Thursday, October 23, 2014

Chapter 13 "Why, sometimes I've believed as many as six impossible things before breakfast."

I think I'm going to take some of the magic dust I got for my birthday and go somewhere.  Not too far away.  But far enough away to get away.  To rebalance - recalibrate.  Maybe a cabin somewhere in the hills.  Fall colors in the trees.  Maybe a little rain.  A couple of good books.  A fireplace.  Better yet, an outdoor fire pit.  Some music - old stuff - John Denver, James Taylor, Eagles, Joni Mitchell.  But also some Jimmy Buffet - some fun stuff!  Sounds heavenly.

I've been under the weather for about a week and a half.  I don't get sick very often.  In fact it's been a couple of years.  But this bronchitis hit me like a truck.  I sometimes have days where I don't want to go to work, don't want to get out of bed.  But with this bout of bronchitis, I couldn't get going even if I wanted to.  It was a bit of a reality check to realize how much I take for granted waking up every day and feeling pretty healthy, despite all my bad habits.  I'm sure the stress of the last few months helped to bring me to the point of hitting a wall - mental health has so much to do with physical health.  Not only do I take for granted my health, I can't even fathom going through life feeling so fatigued all the time - something that plagues so many people every day.  I feel like I lost a week and a half.  I couldn't go see my dad - I didn't want to take the chance of getting him sick.  Missed a couple of days of work, worked a couple of days where I was basically missing.  Didn't accomplish a lot, at home or work.  Ugh.  But I woke up today, realizing I was going to get back to normal (and what is normal???) - feeling like I was back in the land of the living.  So I dove back into it all today!  I'm realizing it's going to take awhile to be 100%.  Once again - the cosmos is telling me to slow down.  So much for all my new perspectives over the last couple of months - of finding a new balance - of making the best of everyday!  The need for occasional recalibration is a fact.  I can come to conclusions about how to live my life, but I need to be more mindful of practicing that and taking care of myself.  Vitamins, exercise, vegetables, sleep......

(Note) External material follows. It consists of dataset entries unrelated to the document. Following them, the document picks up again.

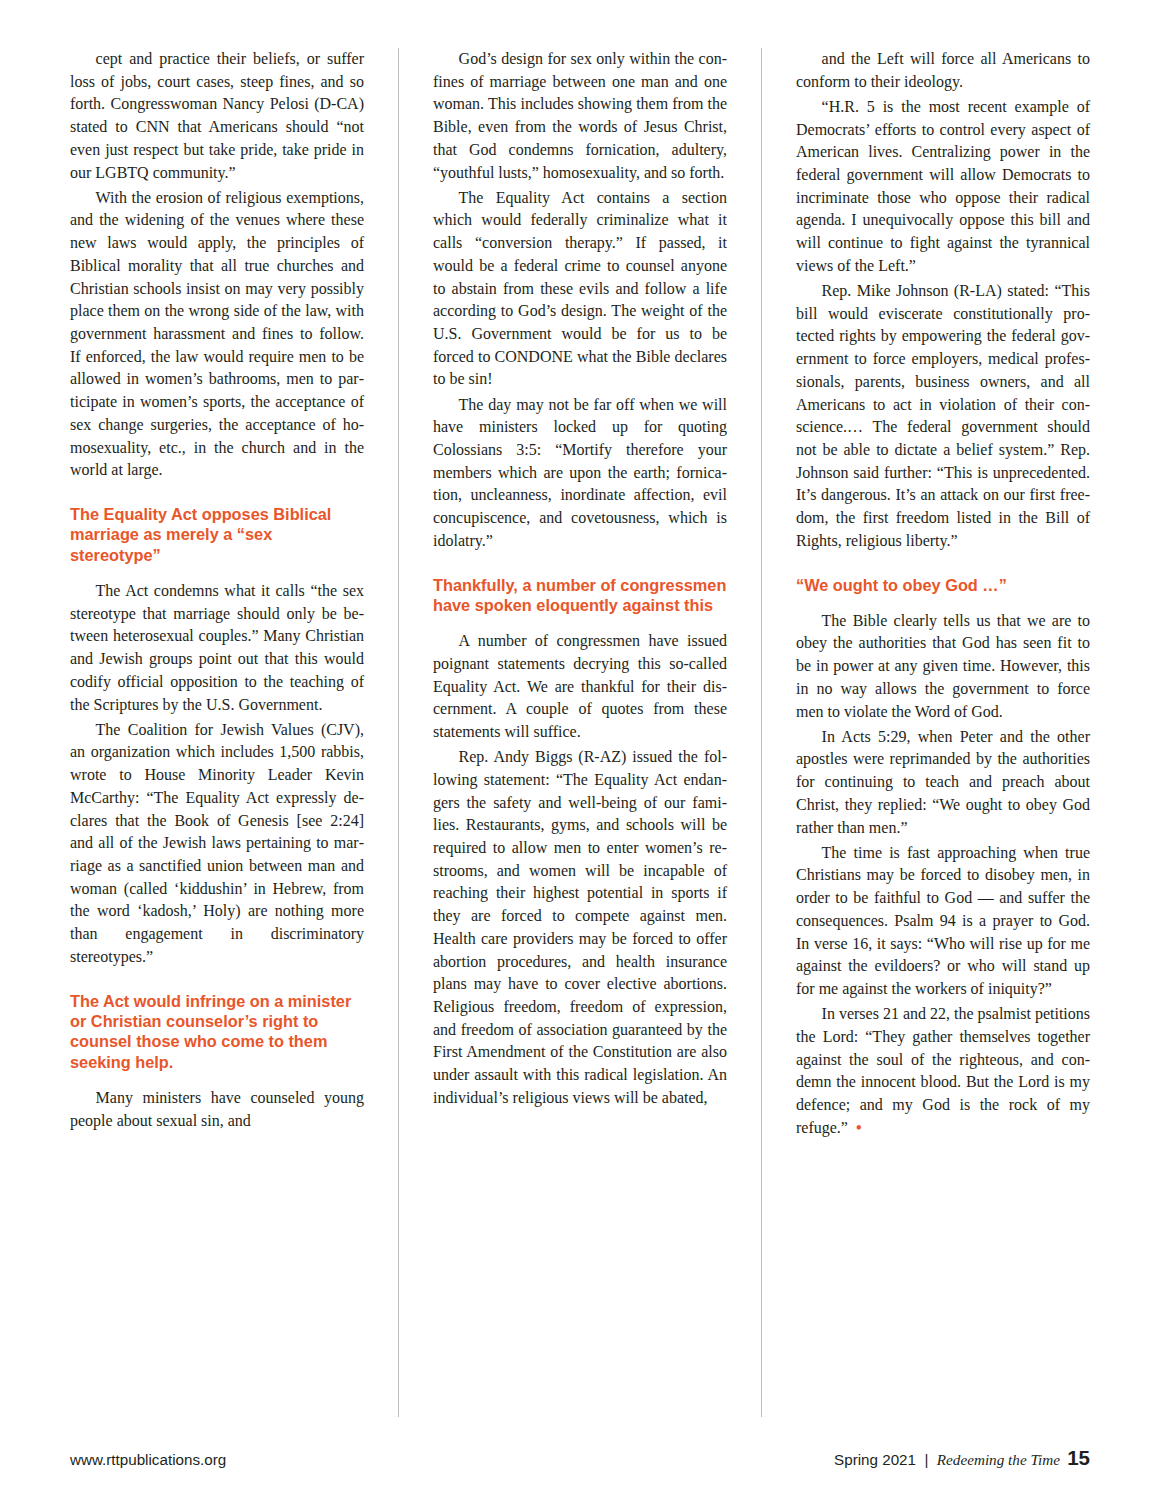cept and practice their beliefs, or suffer loss of jobs, court cases, steep fines, and so forth. Congresswoman Nancy Pelosi (D-CA) stated to CNN that Americans should “not even just respect but take pride, take pride in our LGBTQ community.”
With the erosion of religious exemptions, and the widening of the venues where these new laws would apply, the principles of Biblical morality that all true churches and Christian schools insist on may very possibly place them on the wrong side of the law, with government harassment and fines to follow. If enforced, the law would require men to be allowed in women’s bathrooms, men to participate in women’s sports, the acceptance of sex change surgeries, the acceptance of homosexuality, etc., in the church and in the world at large.
The Equality Act opposes Biblical marriage as merely a “sex stereotype”
The Act condemns what it calls “the sex stereotype that marriage should only be between heterosexual couples.” Many Christian and Jewish groups point out that this would codify official opposition to the teaching of the Scriptures by the U.S. Government.
The Coalition for Jewish Values (CJV), an organization which includes 1,500 rabbis, wrote to House Minority Leader Kevin McCarthy: “The Equality Act expressly declares that the Book of Genesis [see 2:24] and all of the Jewish laws pertaining to marriage as a sanctified union between man and woman (called ‘kiddushin’ in Hebrew, from the word ‘kadosh,’ Holy) are nothing more than engagement in discriminatory stereotypes.”
The Act would infringe on a minister or Christian counselor’s right to counsel those who come to them seeking help.
Many ministers have counseled young people about sexual sin, and
God’s design for sex only within the confines of marriage between one man and one woman. This includes showing them from the Bible, even from the words of Jesus Christ, that God condemns fornication, adultery, “youthful lusts,” homosexuality, and so forth.
The Equality Act contains a section which would federally criminalize what it calls “conversion therapy.” If passed, it would be a federal crime to counsel anyone to abstain from these evils and follow a life according to God’s design. The weight of the U.S. Government would be for us to be forced to CONDONE what the Bible declares to be sin!
The day may not be far off when we will have ministers locked up for quoting Colossians 3:5: “Mortify therefore your members which are upon the earth; fornication, uncleanness, inordinate affection, evil concupiscence, and covetousness, which is idolatry.”
Thankfully, a number of congressmen have spoken eloquently against this
A number of congressmen have issued poignant statements decrying this so-called Equality Act. We are thankful for their discernment. A couple of quotes from these statements will suffice.
Rep. Andy Biggs (R-AZ) issued the following statement: “The Equality Act endangers the safety and well-being of our families. Restaurants, gyms, and schools will be required to allow men to enter women’s restrooms, and women will be incapable of reaching their highest potential in sports if they are forced to compete against men. Health care providers may be forced to offer abortion procedures, and health insurance plans may have to cover elective abortions. Religious freedom, freedom of expression, and freedom of association guaranteed by the First Amendment of the Constitution are also under assault with this radical legislation. An individual’s religious views will be abated,
and the Left will force all Americans to conform to their ideology.
“H.R. 5 is the most recent example of Democrats’ efforts to control every aspect of American lives. Centralizing power in the federal government will allow Democrats to incriminate those who oppose their radical agenda. I unequivocally oppose this bill and will continue to fight against the tyrannical views of the Left.”
Rep. Mike Johnson (R-LA) stated: “This bill would eviscerate constitutionally protected rights by empowering the federal government to force employers, medical professionals, parents, business owners, and all Americans to act in violation of their conscience.… The federal government should not be able to dictate a belief system.” Rep. Johnson said further: “This is unprecedented. It’s dangerous. It’s an attack on our first freedom, the first freedom listed in the Bill of Rights, religious liberty.”
“We ought to obey God …”
The Bible clearly tells us that we are to obey the authorities that God has seen fit to be in power at any given time. However, this in no way allows the government to force men to violate the Word of God.
In Acts 5:29, when Peter and the other apostles were reprimanded by the authorities for continuing to teach and preach about Christ, they replied: “We ought to obey God rather than men.”
The time is fast approaching when true Christians may be forced to disobey men, in order to be faithful to God — and suffer the consequences. Psalm 94 is a prayer to God. In verse 16, it says: “Who will rise up for me against the evildoers? or who will stand up for me against the workers of iniquity?”
In verses 21 and 22, the psalmist petitions the Lord: “They gather themselves together against the soul of the righteous, and condemn the innocent blood. But the Lord is my defence; and my God is the rock of my refuge.” •
www.rttpublications.org
Spring 2021 | Redeeming the Time 15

I'm getting back to my quest this week.  Just today got the final word on Dave's driving evaluation - he's good to drive.  Contacted Social Security again - he's supposedly been approved and should hear officially in two weeks.  On Friday, I call a hotline for seniors to hopefully get some guidance on what happens to retirement funds we have if Dave needs to go into a nursing home - what are assets the would keep Dave from qualifying for Medicaid, and what assets would the state have a right to as a part of Medicaid recovery.  Maybe Dave won't ever need to go to a nursing home - maybe he'll be around another twenty years!  It's scary, and selfish, to wonder what will happen to me if he gets really sick - and dies.  I've always thought that at least I have the house to sell and have some money to live off of, but that won't happen if Dave needs to go into a nursing home.  When he began getting his retirement from PERS - which isn't a great amount of money after the medical insurance premiums come out - but it is set up for the same amount to come to me upon his death.  Will the state get that?  Is my 403b plan through my work going to be mine?  I have to figure out if I change all my beneficiary information to my kids?  Or to a trust?  Or do I just trust that things will work out, that Dave will just be here at home, that we'll be able to manage.  It's funny - I'm usually really good with going with the flow - with adapting to how things are - but it really shakes me because I'll be doing it alone for all intents and purposes - I'll have to figure it out myself - I'll have to make it work.  I know it's been that way for awhile.  But knowing it'll be that way for the rest of my life - and that I have to make some plans - in case I die, or in case I live - just seems so surreal.  But I have a long time to get used to the thought, I guess.  And, many people are doing this everyday right along with me.  They are going through the same seemingly impossible situations - no, in fact, they have far more troubles then I do.  I have to remind myself that I have many people who love me and will help me through all this.  So I won't be doing this alone.  I won't be able to do it alone.